● Work task
Consider the material that follows. How many of its lines contain "visible"? Reply with the number alone.
____________________
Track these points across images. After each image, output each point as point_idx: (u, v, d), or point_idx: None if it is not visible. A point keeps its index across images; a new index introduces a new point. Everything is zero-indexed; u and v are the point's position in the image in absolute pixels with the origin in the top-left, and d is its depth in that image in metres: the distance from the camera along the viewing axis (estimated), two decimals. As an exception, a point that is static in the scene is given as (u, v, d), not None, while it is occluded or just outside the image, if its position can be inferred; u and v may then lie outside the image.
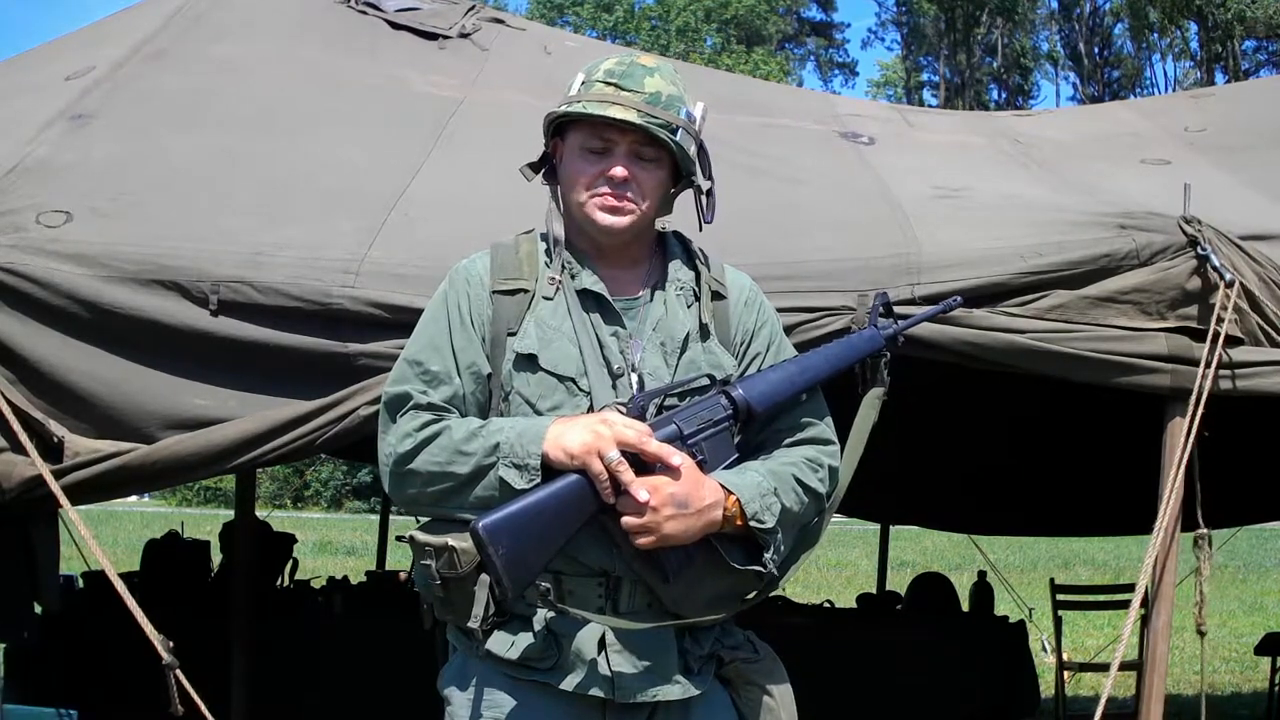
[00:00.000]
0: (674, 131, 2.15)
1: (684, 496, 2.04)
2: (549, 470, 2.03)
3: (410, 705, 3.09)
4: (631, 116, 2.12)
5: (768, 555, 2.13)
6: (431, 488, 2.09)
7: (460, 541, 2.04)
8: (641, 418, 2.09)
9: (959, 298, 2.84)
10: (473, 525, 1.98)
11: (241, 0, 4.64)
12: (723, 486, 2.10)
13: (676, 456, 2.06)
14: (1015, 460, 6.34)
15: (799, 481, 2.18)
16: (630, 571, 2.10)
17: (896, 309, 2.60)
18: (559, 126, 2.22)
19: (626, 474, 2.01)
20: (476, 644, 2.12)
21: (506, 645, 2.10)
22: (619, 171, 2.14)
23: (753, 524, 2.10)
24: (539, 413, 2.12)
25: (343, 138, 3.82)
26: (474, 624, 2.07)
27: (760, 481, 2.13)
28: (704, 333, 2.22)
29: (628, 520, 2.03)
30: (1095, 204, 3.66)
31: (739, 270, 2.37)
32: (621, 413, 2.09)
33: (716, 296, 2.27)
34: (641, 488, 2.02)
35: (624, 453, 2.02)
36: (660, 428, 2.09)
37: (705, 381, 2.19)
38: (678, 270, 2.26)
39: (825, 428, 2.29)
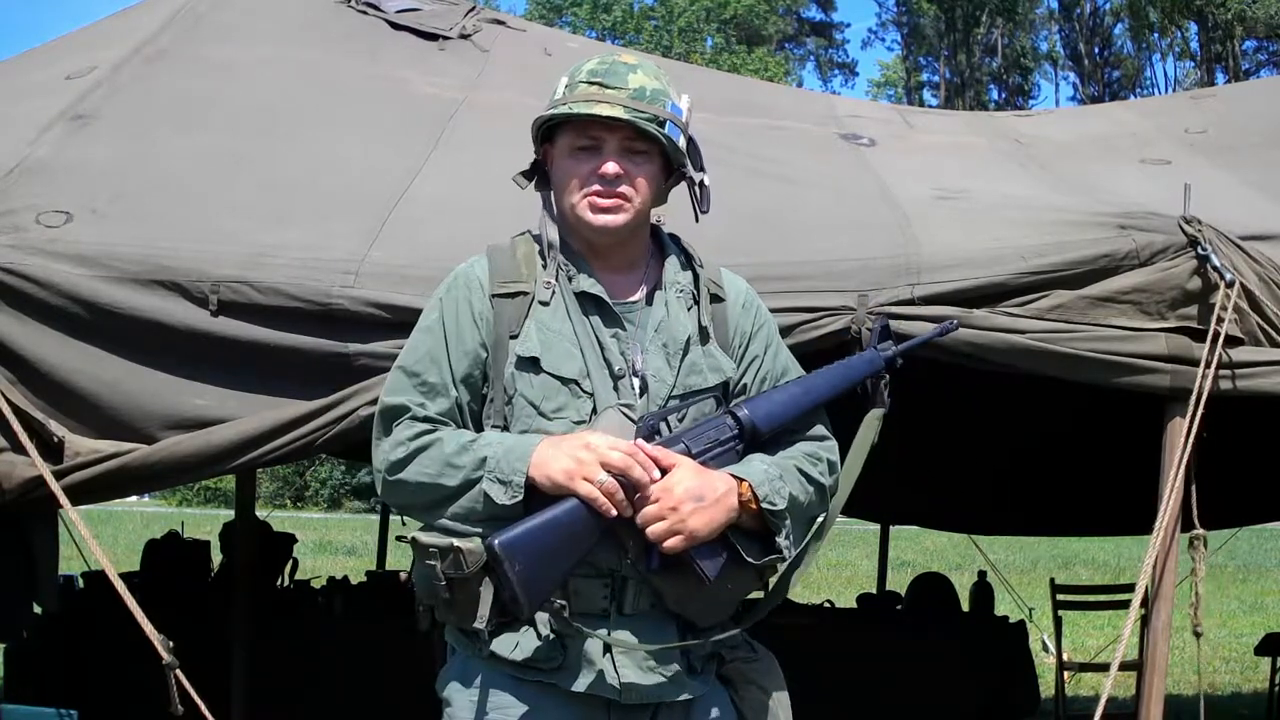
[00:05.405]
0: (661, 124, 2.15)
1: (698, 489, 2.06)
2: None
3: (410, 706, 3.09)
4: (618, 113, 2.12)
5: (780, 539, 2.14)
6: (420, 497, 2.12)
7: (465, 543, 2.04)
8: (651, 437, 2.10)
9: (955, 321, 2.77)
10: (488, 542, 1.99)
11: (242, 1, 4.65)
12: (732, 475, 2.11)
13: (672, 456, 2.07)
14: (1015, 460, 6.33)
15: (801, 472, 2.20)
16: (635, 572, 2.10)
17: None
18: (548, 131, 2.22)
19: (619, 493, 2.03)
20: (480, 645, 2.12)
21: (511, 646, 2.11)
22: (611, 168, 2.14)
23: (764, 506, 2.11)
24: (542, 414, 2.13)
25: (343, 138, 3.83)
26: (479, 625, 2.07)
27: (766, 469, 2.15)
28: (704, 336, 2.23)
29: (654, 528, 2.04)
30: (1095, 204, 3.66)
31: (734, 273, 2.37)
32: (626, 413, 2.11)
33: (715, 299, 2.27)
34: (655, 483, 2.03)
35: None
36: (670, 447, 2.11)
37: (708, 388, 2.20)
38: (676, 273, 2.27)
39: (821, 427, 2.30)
____________________
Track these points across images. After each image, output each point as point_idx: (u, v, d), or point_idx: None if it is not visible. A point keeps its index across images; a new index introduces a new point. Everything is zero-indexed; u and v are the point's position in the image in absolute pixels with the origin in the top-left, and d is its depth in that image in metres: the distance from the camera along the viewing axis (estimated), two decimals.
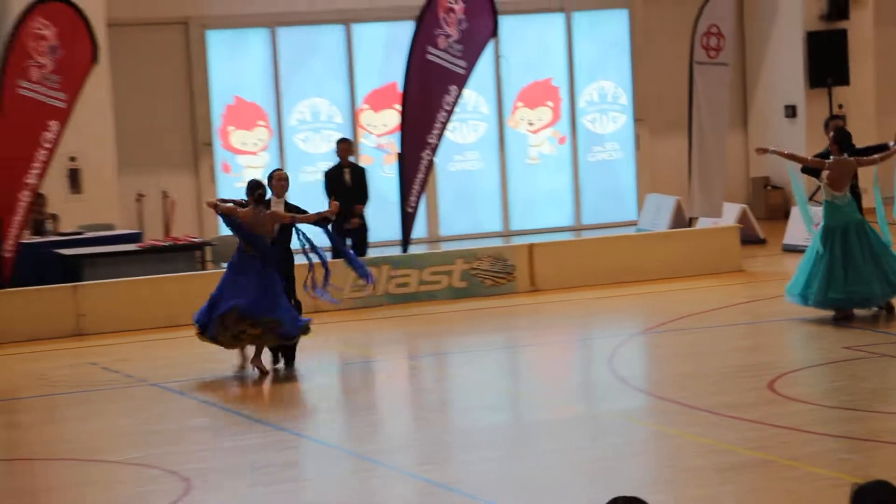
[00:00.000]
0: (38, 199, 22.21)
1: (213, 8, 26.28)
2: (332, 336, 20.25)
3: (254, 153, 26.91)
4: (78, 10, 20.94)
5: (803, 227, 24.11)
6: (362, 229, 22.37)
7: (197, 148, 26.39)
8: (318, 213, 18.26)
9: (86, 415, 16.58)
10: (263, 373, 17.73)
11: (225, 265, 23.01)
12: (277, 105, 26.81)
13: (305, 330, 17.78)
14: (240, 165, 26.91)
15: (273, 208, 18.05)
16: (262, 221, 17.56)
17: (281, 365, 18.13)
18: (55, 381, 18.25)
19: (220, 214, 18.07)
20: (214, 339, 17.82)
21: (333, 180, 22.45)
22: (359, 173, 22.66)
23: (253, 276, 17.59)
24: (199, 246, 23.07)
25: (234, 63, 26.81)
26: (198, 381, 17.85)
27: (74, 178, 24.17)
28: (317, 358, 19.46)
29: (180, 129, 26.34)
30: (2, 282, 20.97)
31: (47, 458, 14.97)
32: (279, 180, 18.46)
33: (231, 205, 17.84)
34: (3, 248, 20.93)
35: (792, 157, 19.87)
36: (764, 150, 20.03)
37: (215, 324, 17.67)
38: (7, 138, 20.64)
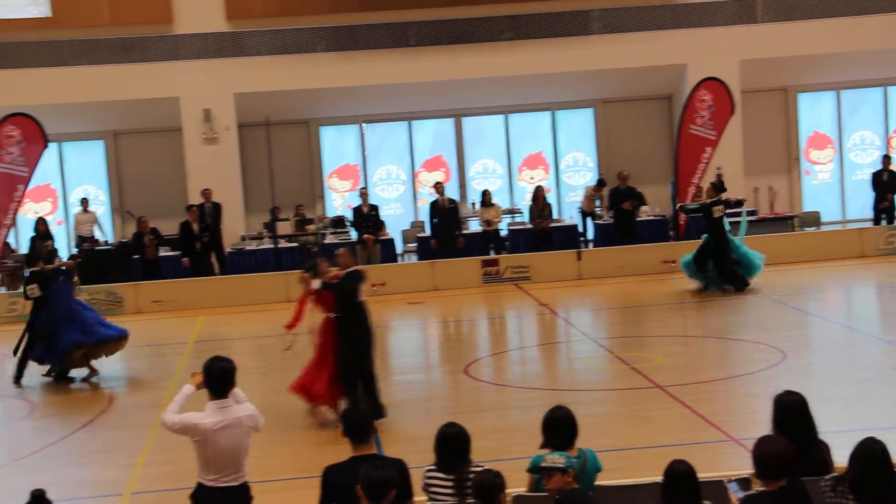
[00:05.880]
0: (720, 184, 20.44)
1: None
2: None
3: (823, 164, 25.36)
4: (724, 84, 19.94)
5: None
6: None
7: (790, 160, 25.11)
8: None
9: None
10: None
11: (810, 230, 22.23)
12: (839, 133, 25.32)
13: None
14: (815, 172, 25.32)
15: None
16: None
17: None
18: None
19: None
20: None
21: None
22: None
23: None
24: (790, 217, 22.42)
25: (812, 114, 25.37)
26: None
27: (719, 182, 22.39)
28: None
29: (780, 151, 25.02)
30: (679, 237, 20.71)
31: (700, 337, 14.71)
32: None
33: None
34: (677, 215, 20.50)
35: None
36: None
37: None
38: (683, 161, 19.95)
____________________
● Solution for this task
2